The initial implementation of the code, mainly to meet my needs, we can according to their own needs to modify.
Actually dbrecordreader the author does not achieve well, we look at the Dbrecordreader, Mysqldbrecordreader and Oracledbrecordreader source, The coupling degree of dbrecordreader and Mysqldbrecordreader is too high.
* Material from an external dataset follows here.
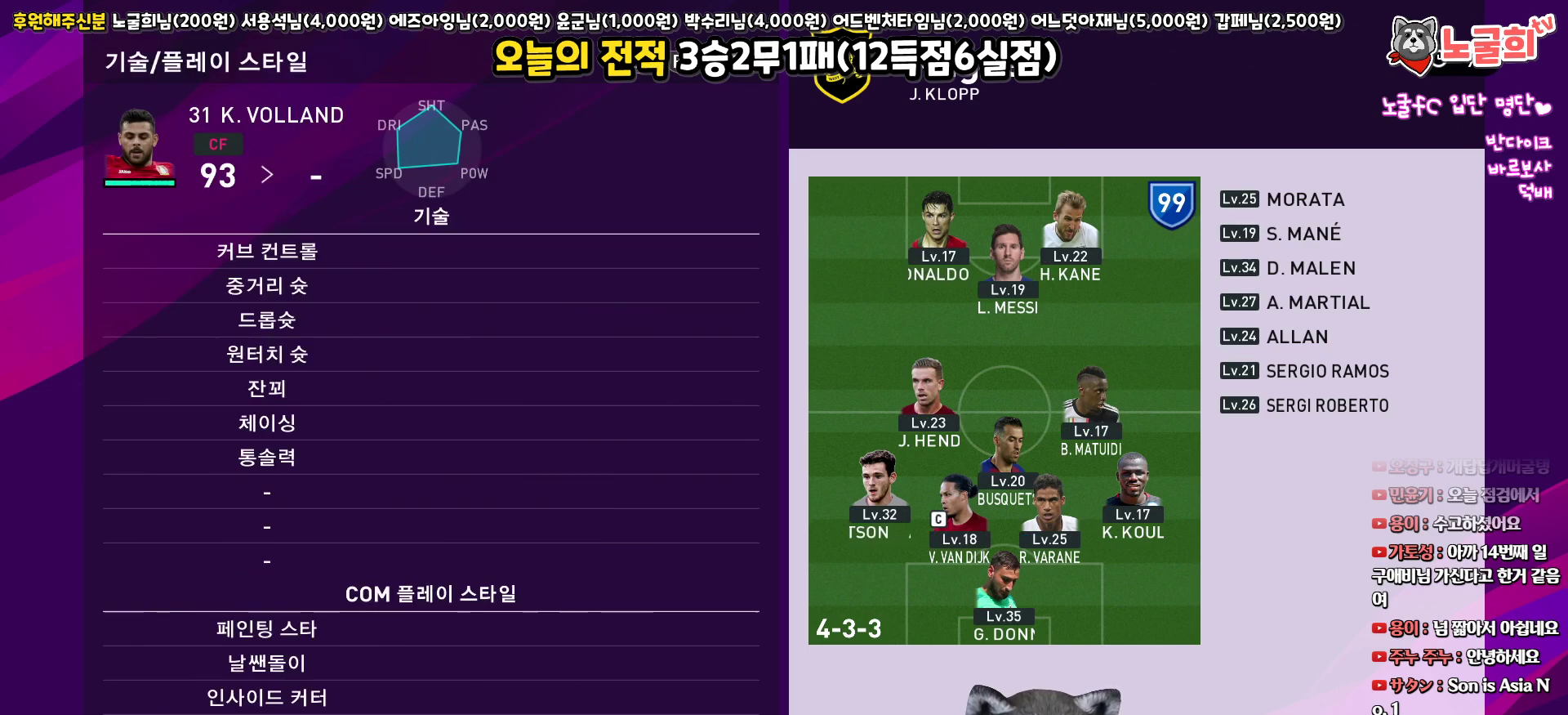
{"buttons": [], "left_stick": "center", "right_stick": "center", "events": []}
In general, is not the implementation of the database Dbrecordreader should also do not report abnormal, nothing more than the use of a single split and a single map.
use MapReduce to import HDFs data into HBase
Package com.bank.service;
Import java.io.IOException;
Import org.apache.hadoop.conf.Configuration;
Import org.apache.hadoop.conf.Configured;
Import Org.apache.hadoop.fs.Path;
Import org.apache.hadoop.hbase.HBaseConfiguration;
Import Org.apache.hadoop.hbase.client.Put;
Import org.apache.hadoop.hbase.io.ImmutableBytesWritable;
Import Org.apache.hadoop.hbase.mapreduce.TableMapReduceUtil;
Import org.apache.hadoop.hbase.util.Bytes;
Import org.apache.hadoop.io.LongWritable;
Import Org.apache.hadoop.io.Text;
Import Org.apache.hadoop.mapreduce.Job;
Import Org.apache.hadoop.mapreduce.Mapper;
Import Org.apache.hadoop.mapreduce.lib.input.FileInputFormat;
Import Org.apache.hadoop.mapreduce.lib.input.TextInputFormat;
Import Org.apache.hadoop.util.GenericOptionsParser;
Import Org.apache.hadoop.util.Tool;
Import Org.apache.hadoop.util.ToolRunner;
/**
* Use MapReduce to bulk import hbase (MapReduce without the reduce function)
* @author Mengyao
*
*/
public class Dataimporttohbase extends configured implements Tool {
Static class Dataimporttohbasemapper extends Mapper<longwritable, Text, immutablebyteswritable, put> {
private static String familyname = "info";
private static string[] Qualifiers = {"Gzh", "Currency", "Version", "Valuta", "Qftime", "Flag", "MachineID"};
@Override
protected void Map (longwritable key, Text value, context context)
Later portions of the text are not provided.